> TEXT EXTRACT
────────────────────

# ESP LH-150 pickups?



## 11th_hour (Jun 25, 2009)

I recently bought an ESP LTD EX-50 and it came with LH-150 pickups. Now I play alot of metal and am liking the sound I am getting right now, but what would be a good pickup to install at the neck and at the bridge? I was gonna go with a Dimebucker at the neck and EMG 81 at the bridge.... thoughts?


----------



## Empryrean (Jun 25, 2009)

im no expert on pickups, but if u want the 81 to work, the DB wont. & vice versa.



...i think. 
hopefully someone experienced can shed light on this


----------



## XeoFLCL (Jun 25, 2009)

Empryrean said:


> im no expert on pickups, but if u want the 81 to work, the DB wont. & vice versa.
> 
> 
> 
> ...


It will.

However the Dimebucker and EMG need to be wired to different pots, 25k and 250k (or 500k, 1000k) respectively.

Anyways, EX-50 is basswood yes? If you want pure metal tone, take a look into the X2N. I personally LOVE the DiMarzio Evolution in basswood, same goes for 7 string basswood guitars.. The Evolution 7 . Also, thats for the bridge. Neck.. well, can't tell you as I usually find the neck pickups fine in most cases.


----------



## DevinShidaker (Jun 25, 2009)

────────────────────

> RECORDED INFORMATION
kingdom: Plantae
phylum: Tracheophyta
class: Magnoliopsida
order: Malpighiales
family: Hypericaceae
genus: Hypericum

────────────────────

> BRIEF
In the thread about ESP pickups, which pickup does XeoFLCL suggest looking into for a pure metal tone?

> RESPONSE TO THE TASK
The X2N.